======== DADOS REGISTRADOS ========

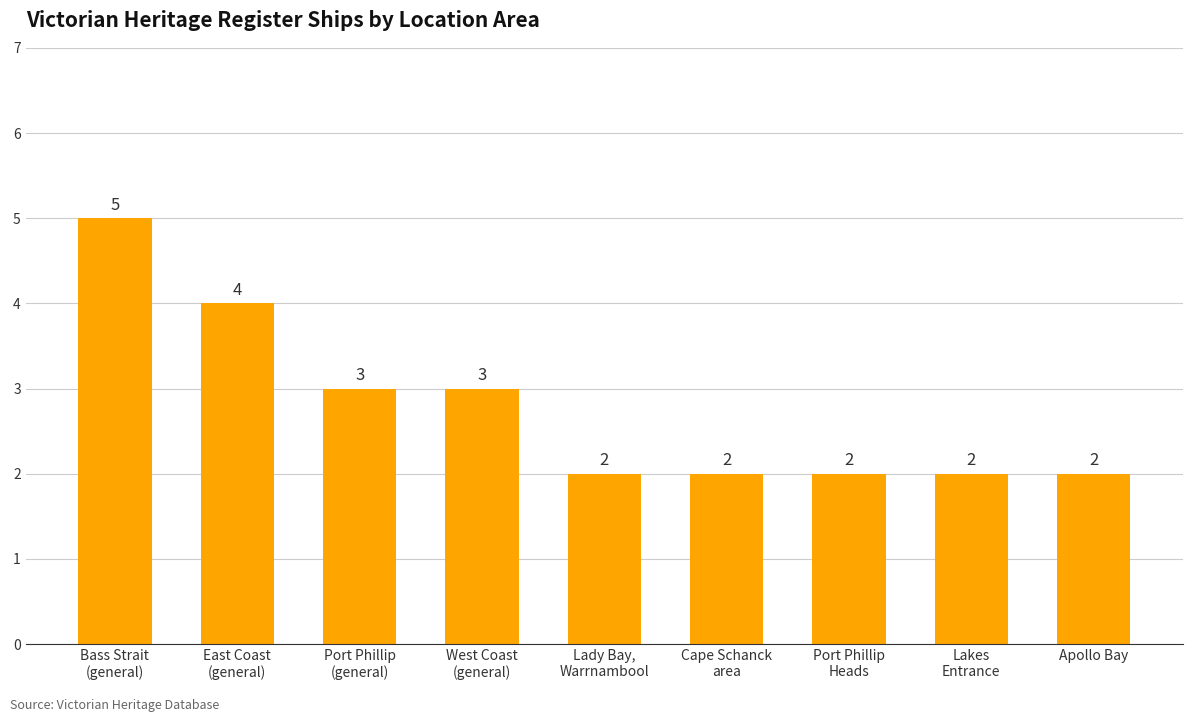

The value at Port Phillip
(general) is 2. True or false?

False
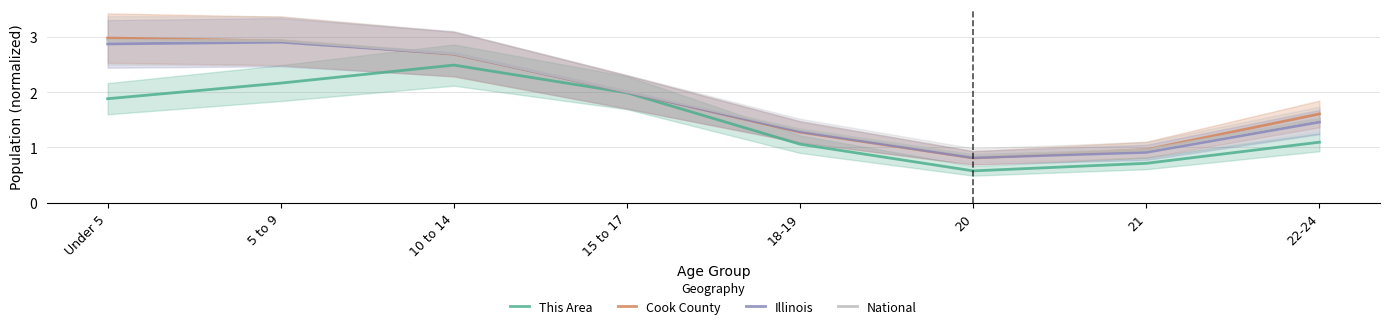

Which series has the largest total across all categories?

Cook County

========

● **TAREFA**
Reescreva todos os dados acima trocando "categories" por "groups" e sem mudar mais nada. Deixe as imagens de fora da resposta.

● **RESULTADO ABAIXO**
The value at Port Phillip
(general) is 2. True or false?

False

Which series has the largest total across all groups?

Cook County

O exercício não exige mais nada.